As I’ve reflected on my lessons from the forest, I’ve been very grateful that I have feet instead of roots. I’ve used those feet to depart those deadly forests. There are thousands of folks like me, unwilling to sacrifice our own growth for the comfort of the fathers and grandfathers that have gone before us. Unfortunately, there are millions more, lost in the shadows, withering, dying without the sun.

Of course, wherever I go, there is always the temptation to gather a tight group of friends who support each other, but really don’t make room for another generation to be part of the community. Or there’s the temptation to create my own forest, where I’m the reigning monarch, and everybody else is reduced in order to serve my own needs.

The old growth fir tree is easily the best model from this particular day in the forest: tall and strong, secure in his own relationship with the sun of life, he broadcasts seed, carried by wind, and he populates entire regions, reshapes the environment within his influence.

The drawback, of course, is that it is incredibly costly to become the old growth fir tree: costly in time. It requires, in the tree’s case, centuries of growth to reach that size, centuries of avoiding the forest fires and logging companies and diseases that are the end of so many of its peers.

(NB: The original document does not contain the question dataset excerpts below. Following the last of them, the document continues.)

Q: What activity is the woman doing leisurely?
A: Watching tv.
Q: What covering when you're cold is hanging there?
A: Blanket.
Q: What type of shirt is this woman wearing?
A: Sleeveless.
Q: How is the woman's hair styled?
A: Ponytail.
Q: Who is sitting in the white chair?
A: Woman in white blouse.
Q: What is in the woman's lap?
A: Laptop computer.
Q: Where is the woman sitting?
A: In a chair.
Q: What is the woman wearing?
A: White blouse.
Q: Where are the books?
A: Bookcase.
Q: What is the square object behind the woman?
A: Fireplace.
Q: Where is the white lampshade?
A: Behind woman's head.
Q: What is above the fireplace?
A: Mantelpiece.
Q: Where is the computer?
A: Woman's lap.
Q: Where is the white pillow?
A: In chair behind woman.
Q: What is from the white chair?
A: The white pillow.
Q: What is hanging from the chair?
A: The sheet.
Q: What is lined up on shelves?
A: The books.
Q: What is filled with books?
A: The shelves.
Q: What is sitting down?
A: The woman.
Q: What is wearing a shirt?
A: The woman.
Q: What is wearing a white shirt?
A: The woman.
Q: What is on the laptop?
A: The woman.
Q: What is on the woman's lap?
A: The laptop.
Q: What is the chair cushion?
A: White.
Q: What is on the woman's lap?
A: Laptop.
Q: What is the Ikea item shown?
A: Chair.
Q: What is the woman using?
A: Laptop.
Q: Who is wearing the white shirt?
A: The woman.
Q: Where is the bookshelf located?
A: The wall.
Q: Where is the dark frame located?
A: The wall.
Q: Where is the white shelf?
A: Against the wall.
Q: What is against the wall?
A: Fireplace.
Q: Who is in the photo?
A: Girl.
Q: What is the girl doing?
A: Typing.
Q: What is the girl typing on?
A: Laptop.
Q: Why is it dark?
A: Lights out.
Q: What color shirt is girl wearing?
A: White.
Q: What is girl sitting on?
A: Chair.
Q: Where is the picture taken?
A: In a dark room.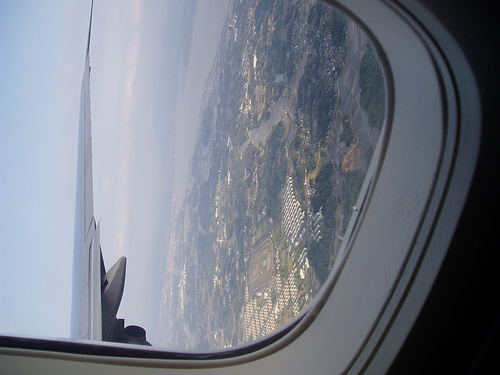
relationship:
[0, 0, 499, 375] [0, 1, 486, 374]
airplane has window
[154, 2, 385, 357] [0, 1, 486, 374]
land outside window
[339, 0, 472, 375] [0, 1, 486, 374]
lines on window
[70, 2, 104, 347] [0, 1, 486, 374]
wing outside window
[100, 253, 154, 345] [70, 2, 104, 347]
engine underneath wing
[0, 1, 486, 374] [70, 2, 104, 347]
window on back of wing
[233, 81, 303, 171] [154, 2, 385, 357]
water curving through land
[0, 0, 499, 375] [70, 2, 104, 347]
airplane has wing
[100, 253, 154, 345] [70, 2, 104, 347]
engine under wing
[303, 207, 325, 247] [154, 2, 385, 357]
houses on ground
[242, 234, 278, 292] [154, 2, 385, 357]
farm on ground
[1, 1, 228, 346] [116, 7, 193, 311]
sky has clouds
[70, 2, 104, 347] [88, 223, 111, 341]
wing has flap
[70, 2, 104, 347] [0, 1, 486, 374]
wing outside of window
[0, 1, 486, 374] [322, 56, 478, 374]
window has edge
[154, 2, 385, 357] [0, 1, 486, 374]
city outside window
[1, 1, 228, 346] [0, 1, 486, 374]
sky outside window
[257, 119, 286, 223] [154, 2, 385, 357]
trees are on ground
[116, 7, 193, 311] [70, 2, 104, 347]
clouds are behind wing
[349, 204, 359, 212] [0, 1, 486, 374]
rivet outside of window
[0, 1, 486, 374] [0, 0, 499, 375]
window in airplane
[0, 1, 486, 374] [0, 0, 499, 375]
window on airplane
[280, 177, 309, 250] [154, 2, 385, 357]
buildings are on ground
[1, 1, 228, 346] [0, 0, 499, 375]
sky above airplane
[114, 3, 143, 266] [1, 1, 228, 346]
cloud in sky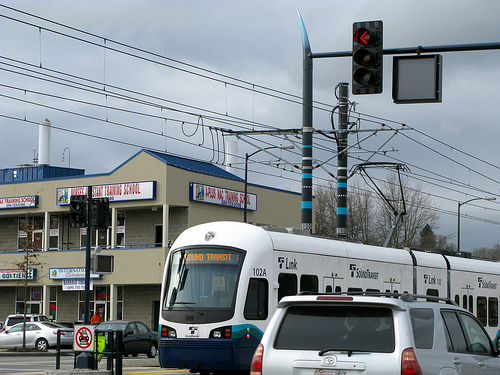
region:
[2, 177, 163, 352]
the facade of a building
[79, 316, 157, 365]
a car parked in front of a building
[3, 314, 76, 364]
a car parked in front of a building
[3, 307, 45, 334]
a car parked in front of a building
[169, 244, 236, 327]
the front of a passenger train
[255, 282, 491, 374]
a car parked on the side of the road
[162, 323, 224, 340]
the headlights of a train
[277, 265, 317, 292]
the door of a train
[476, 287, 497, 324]
the windows of a train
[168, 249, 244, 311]
the windshield of a train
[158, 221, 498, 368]
commuter light rail train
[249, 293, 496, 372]
silver station wagon style car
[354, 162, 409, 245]
light rail electrical connection from train to overhead wires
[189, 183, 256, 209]
white plastic business sign with white letters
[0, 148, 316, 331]
two story commercial business building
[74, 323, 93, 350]
square red white and black traffic sign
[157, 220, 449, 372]
Puget Sound Washington SoundTransit light rail train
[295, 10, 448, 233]
metal pole with two electronic traffic signs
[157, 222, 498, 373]
dark blue, white and light blue Sound Transit Link light rail train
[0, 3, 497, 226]
overhead wires for electric SoundTransit Link trains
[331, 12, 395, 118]
a red arrow sign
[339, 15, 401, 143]
a black traffic light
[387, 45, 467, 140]
a black traffic screen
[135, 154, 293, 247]
a white and red sign on a building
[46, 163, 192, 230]
a white and red sign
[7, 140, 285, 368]
a tan building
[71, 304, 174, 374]
a black car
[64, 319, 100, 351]
a red and white traffic sign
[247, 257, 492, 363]
a silver suv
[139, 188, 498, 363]
a white bus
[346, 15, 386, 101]
three light traffic signal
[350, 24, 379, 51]
red left turn signal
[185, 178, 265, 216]
red and white rectangular store sign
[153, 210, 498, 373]
white city passenger train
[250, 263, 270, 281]
train identification number above side window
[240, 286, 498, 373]
side back view of silver suv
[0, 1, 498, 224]
electrical lines for powering train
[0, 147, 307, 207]
blue roof on distant building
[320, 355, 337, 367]
toyota logo on back of suv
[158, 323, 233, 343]
headlights on passenger train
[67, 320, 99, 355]
white square sign with red circle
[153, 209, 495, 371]
long white train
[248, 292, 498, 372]
silver SUV car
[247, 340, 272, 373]
red tail light of a car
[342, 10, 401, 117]
black metal traffic light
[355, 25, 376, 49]
red arrow in traffic light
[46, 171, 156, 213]
white sign with red text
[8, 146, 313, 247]
tan building with blue roof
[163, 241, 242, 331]
windshield of a train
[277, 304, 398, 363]
window on a car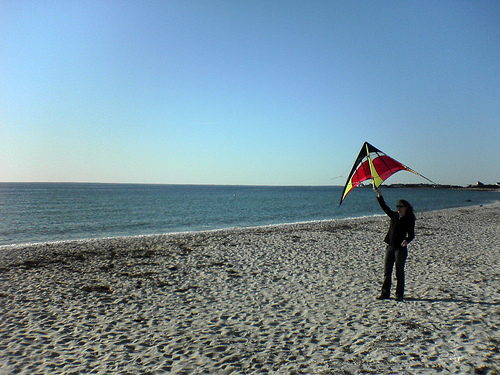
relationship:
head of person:
[391, 194, 419, 220] [372, 150, 425, 301]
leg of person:
[378, 247, 411, 290] [372, 150, 425, 301]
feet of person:
[361, 290, 418, 311] [372, 150, 425, 301]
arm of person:
[357, 190, 402, 215] [372, 150, 425, 301]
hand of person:
[367, 185, 385, 196] [372, 150, 425, 301]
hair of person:
[398, 202, 420, 221] [372, 150, 425, 301]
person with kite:
[372, 189, 415, 301] [326, 147, 400, 187]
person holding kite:
[372, 189, 415, 301] [326, 147, 400, 187]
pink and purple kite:
[337, 133, 404, 185] [326, 147, 400, 187]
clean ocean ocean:
[79, 181, 168, 207] [0, 183, 499, 262]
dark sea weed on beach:
[74, 239, 159, 275] [224, 305, 340, 371]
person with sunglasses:
[372, 189, 415, 301] [391, 199, 411, 217]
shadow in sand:
[439, 293, 486, 314] [224, 300, 423, 347]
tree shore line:
[434, 176, 460, 189] [421, 186, 453, 197]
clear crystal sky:
[105, 77, 235, 153] [141, 84, 221, 132]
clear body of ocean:
[105, 77, 235, 153] [0, 183, 499, 262]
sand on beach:
[224, 300, 423, 347] [224, 305, 340, 371]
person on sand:
[372, 189, 415, 301] [224, 300, 423, 347]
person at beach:
[372, 189, 415, 301] [224, 305, 340, 371]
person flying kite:
[372, 189, 415, 301] [326, 147, 400, 187]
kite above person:
[326, 147, 400, 187] [372, 189, 415, 301]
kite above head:
[326, 147, 400, 187] [391, 194, 419, 220]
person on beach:
[372, 189, 415, 301] [224, 305, 340, 371]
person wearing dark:
[372, 189, 415, 301] [385, 222, 420, 244]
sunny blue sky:
[114, 43, 248, 160] [141, 84, 221, 132]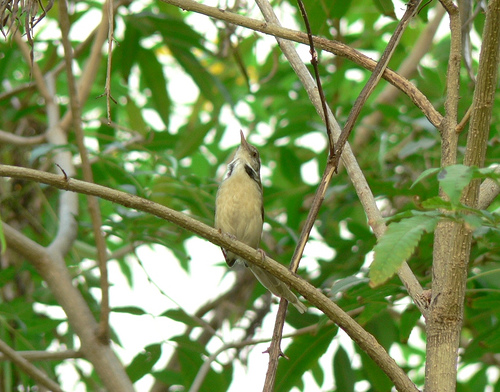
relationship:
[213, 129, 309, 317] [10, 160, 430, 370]
bird sitting on branch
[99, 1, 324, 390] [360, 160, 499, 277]
sky seen through leaves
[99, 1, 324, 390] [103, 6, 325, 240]
sky seen through leaves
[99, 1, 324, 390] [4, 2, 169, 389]
sky seen through branches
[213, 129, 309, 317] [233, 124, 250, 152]
bird has a beak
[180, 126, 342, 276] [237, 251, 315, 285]
bird has a foot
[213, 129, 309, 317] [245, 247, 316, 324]
bird has a tail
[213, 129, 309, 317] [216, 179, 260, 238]
bird has chest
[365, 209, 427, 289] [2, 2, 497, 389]
leaf on tree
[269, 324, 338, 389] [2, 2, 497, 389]
leaf on tree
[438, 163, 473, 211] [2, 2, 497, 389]
leaf on tree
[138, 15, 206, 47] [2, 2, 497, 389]
leaf on tree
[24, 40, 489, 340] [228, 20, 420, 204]
tree has branches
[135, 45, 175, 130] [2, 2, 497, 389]
leaf on tree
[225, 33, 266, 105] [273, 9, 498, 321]
leaf on tree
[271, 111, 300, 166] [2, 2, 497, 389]
leaf on tree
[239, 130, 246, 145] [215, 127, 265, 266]
beak on bird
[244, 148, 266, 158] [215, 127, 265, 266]
eye on bird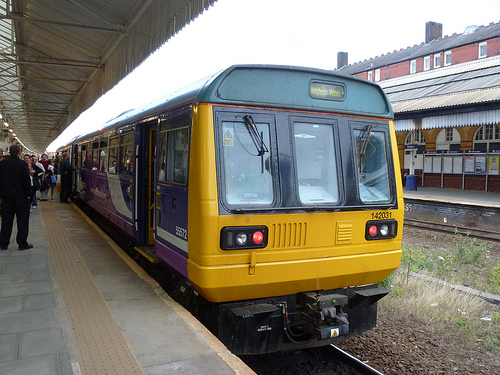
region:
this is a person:
[7, 145, 34, 247]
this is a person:
[21, 154, 33, 164]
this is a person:
[27, 151, 38, 168]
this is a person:
[59, 153, 75, 202]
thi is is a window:
[373, 67, 385, 92]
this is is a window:
[441, 47, 457, 74]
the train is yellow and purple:
[116, 92, 409, 280]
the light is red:
[251, 230, 263, 243]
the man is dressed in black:
[8, 156, 31, 258]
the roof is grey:
[455, 27, 480, 42]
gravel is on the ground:
[393, 332, 430, 373]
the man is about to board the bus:
[58, 151, 85, 202]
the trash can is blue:
[404, 171, 424, 193]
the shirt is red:
[40, 158, 47, 166]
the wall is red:
[457, 47, 472, 64]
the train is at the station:
[49, 112, 403, 364]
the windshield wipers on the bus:
[214, 91, 394, 220]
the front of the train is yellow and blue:
[199, 56, 401, 296]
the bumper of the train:
[207, 257, 405, 294]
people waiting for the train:
[5, 119, 65, 251]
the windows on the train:
[56, 128, 191, 192]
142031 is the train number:
[363, 192, 402, 234]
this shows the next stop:
[291, 67, 365, 114]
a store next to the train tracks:
[395, 63, 499, 211]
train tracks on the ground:
[408, 205, 499, 323]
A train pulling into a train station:
[44, 59, 411, 374]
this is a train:
[170, 66, 375, 288]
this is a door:
[137, 120, 159, 247]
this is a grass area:
[399, 278, 464, 334]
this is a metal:
[339, 347, 369, 373]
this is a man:
[7, 140, 40, 239]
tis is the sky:
[249, 10, 306, 51]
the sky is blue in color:
[252, 21, 284, 44]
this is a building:
[422, 41, 499, 227]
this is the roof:
[411, 70, 486, 107]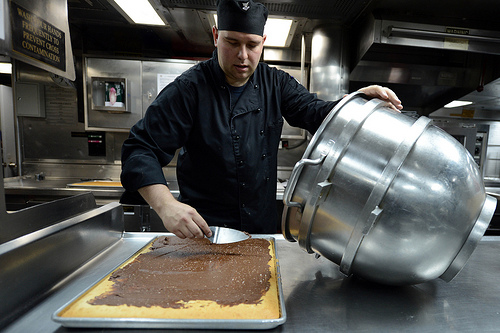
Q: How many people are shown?
A: 1.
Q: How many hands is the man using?
A: 2.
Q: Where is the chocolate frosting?
A: On cake.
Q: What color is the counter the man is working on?
A: Silver.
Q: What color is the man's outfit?
A: Black.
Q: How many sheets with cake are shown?
A: 2.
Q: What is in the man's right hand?
A: Spatula.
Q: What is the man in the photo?
A: Chef.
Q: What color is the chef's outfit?
A: Black.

But I suspect that we can, ideologically, at least, become the old-growth giant long before we’re either old or giant. Being creatures that (unlike the trees) are created in God’s image with a free will, we can exercise our will.

We can choose to not participate in the closed relationships that keep others at a distance. We can choose to let others grow and thrive around us, encouraging the ones that will eclipse our own growth or gifting, so that they become greater and more successful than we’ve ever been.

We can choose to raise up and release a generation that’s just now encountering the “brass heavens” of the saints.